Almost three quarter of enterprises in Europe are planning to continue investing in software as a service (SaaS), as cloud uptake quickens across the globe.
According to a survey of 556 organisations worldwide from analyst company, Gartner, showed that 71 percent of organisations had employed SaaS in the past three years.
In some regions adoption has been even more recent. In the fast growing economy of Brazil for example, 27 percent of those surveyed have had cloud software services put in place in just the past year.
In all parts of the world there is set to be further investment in the next two years, with 77 percent planning to spend more on SaaS, though the figure varies across regions. Europe and the US in particular have been early adopters of cloud services, though there is still room for more investment.
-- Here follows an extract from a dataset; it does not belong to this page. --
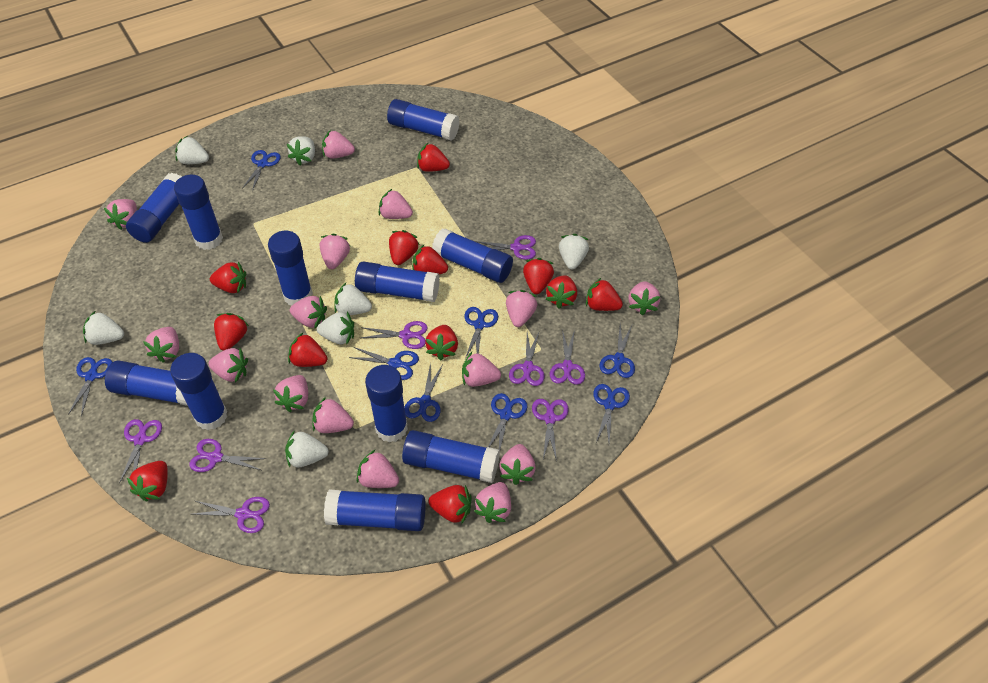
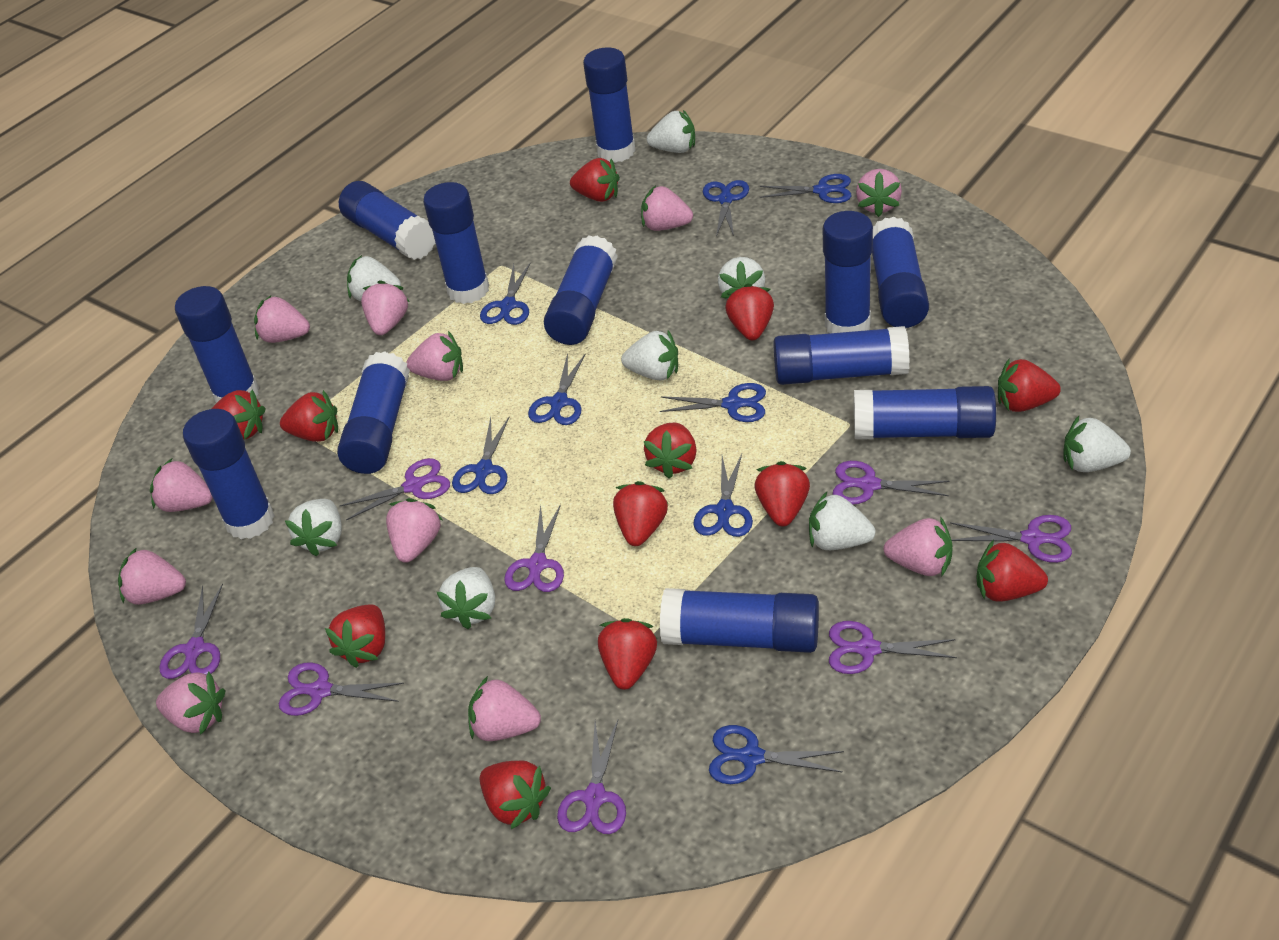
blue glue stick: 11 -> 12
pink strawberry: 15 -> 11
white strawberry: 7 -> 8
Gartner said that 73 percent of US respondents were planning on further cloud spending in the next two years, alongside 71 percent of European enterprises.
In Brazil and Asia/Pacific countries there is likely to be more organisations investing in SaaS, with over 80 percent intending to spend as demand for the cloud grows rapidly in the regions.
Customer relationship management (CRM) and enterprise content management (ECM) were highlighted as the most popular of the recently deployed applications.
As far as the US and Europe is concerned, the biggest driver for new SaaS deployments has been to replace on-premises applications. This means more avenues for cloud service providers to target sales among existing clients as they increase dependence on cloud software services. The most popular on premises applications were supply chain management, web conferencing, teaming platforms and social.
However Charles Eschinger, research vice president at Gartner, commented that it is unlikely that organisations would move all of their applications to the cloud.
“The decision to deploy SaaS-based applications within an enterprise is dependent on the business-criticality of the solution, as well as geography, business agility, usage scenario and IT architecture,” said Eschinger. “Few organisations will completely migrate to SaaS.”
He added: “These organisations will live with a mix of SaaS and traditional on-premises application deployment models with a focus on integration and migration between different deployment models.”